This way they maintain the endless war, the same fighters fight the same dogfights to maintain the equilibrium. This is where we find our protagonists, playing out their lives as avatars of fighting heroes, of death gods.
Where Chekov trades his gun for a newspaper [->]
It is an upsetting presentation of reincarnation. You are not alone. Your identity is subordinate to that of the warrior that lives through your movements. The skills you have are not your own. Your preferences are not your own. Your habits and tendencies, your decisions and desires, all are accountable to you and yet never wholly yours. And since your memories blur in the haze of weak recollection, the love you remember, the childhood, the firsts of firsts — all disappear, or matter not.
And this is in some way an ideal. Forever coming-of-age, you are forever in the present. Your movements are pure and done ‘with no mind.’ Your ego isn’t entirely yours, why hold on to it? You are here to fight. And you fight your pointless orgy of fighting. Is this a Samsara too? It is Valhalla on Earth. But you choose to behold it as the illusion. You fight the program on its own terms.
The way to freedom in Sky Crawlers is simpler compared to The Matrix. Just as in TTGL Simon need only destroy the Anti Spirals, Kannami need only defeat the unbeatable Black Panther, the Teacher — the Ace of the rival corporation. What I find very impressive about this movie is that it doesn’t spell it out at all. The plan isn’t that well-thought-out. I feel that it would have to be if it had any chance of working. To not explain the mechanics of success would be remiss on the part of the narrative.

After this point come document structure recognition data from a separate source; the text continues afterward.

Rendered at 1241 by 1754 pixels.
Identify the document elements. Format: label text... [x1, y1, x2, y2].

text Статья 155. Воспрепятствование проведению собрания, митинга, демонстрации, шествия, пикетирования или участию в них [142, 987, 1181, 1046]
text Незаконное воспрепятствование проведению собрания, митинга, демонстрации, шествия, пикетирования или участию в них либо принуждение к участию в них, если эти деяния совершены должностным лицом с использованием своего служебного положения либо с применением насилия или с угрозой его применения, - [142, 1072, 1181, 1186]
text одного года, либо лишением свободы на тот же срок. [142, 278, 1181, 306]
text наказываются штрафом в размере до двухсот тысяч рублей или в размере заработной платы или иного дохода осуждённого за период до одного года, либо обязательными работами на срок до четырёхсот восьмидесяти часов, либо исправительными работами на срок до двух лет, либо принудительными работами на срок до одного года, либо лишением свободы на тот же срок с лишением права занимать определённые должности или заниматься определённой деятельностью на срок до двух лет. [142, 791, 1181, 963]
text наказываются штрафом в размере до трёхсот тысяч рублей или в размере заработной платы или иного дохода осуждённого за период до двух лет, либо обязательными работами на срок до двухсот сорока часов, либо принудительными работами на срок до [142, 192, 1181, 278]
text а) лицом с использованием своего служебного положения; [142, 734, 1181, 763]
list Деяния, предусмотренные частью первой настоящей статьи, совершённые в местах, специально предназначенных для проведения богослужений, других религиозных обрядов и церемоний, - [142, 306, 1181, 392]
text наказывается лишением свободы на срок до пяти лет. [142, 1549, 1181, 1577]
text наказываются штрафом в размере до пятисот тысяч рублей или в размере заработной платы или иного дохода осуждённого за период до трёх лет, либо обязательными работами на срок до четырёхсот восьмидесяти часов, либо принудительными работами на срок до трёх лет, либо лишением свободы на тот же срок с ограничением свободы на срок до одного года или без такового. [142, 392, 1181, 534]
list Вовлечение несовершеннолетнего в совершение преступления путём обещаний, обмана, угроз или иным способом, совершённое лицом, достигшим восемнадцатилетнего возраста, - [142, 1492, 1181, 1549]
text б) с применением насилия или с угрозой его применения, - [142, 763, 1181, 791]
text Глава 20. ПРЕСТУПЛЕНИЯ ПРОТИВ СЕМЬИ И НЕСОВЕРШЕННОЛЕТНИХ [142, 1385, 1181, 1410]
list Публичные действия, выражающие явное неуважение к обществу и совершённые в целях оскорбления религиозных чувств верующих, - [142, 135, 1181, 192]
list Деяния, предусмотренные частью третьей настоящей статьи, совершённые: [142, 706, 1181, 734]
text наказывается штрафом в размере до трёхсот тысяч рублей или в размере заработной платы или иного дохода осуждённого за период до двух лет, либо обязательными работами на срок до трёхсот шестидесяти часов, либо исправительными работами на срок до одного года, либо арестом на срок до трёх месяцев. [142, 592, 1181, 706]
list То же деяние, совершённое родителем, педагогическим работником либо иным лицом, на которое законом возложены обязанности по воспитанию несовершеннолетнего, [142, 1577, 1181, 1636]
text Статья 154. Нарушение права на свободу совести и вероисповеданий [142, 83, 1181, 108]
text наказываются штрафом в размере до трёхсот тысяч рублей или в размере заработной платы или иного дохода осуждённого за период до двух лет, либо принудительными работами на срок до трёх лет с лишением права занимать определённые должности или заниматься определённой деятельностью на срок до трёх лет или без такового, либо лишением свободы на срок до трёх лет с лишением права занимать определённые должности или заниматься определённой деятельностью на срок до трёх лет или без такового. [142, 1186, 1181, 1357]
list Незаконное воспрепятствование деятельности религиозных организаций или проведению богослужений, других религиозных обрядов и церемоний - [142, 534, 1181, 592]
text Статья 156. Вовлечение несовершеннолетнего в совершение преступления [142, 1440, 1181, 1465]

The fact that it was doomed, the program wins, for it is a good program. There is no enemy. The wars are for the good of humanity. Humans made this program. This is for peace, this is for the best. A conflict existed all of a sudden — when I start rooting for the individuals for the sake of not so much their freedom, but for the possibility of a love story. Suito has a daughter. I want a future for her that isn’t weird. Soon enough she will age while her mother remains the same. She will never die unless the Teahcer kills her, or the next avatar of her doomed love.
I mention conflict because I am rooting against my own interests. I am human. This program exists to preserve the utopia that I live in (assuming I am part of this narrative). While there is no indication that Kannami breaking the rules of the program will result in the breakdown of the whole thing, I’m not interested in risking utopia for the sake of the loves of avatars. But Sky Crawlers succeeded in making me care for these characters, slowly and carefully, and sometimes painstakingly. Everybody plays their role in the program, making them doomed and sad, sympathetic because there is little trace of bitterness and cynicism.
The aircraft have limited fuel capacity, and therefore limited flight duration. This is very useful to know when to stop waiting for Godot. Stand the rescue team down, we know when a bird isn’t going to come back. Humanity wins, and the greater peace is preserved. Um, yay?
Valhalla, should be called GARhalla by now [->]
Samsara, where you disabuse all happily ever afters (why not happy now and forever after?) [->]
Perhaps Kannami, need only reflect and see that liberation is not the disruption of Samsara, but the achievement of Moksha. Sisyphus has his boulder, humans have Windows Vista, and Suito has the avatars of her doomed loves. However, like Camus I choose to see Sisyphus as a happy man, and so I choose to see Suito finding her Moksha through acceptance. She’s doesn’t know how good she’s got it: smoking packs of cigarettes with no consequences to her health. This too is Heaven on Earth.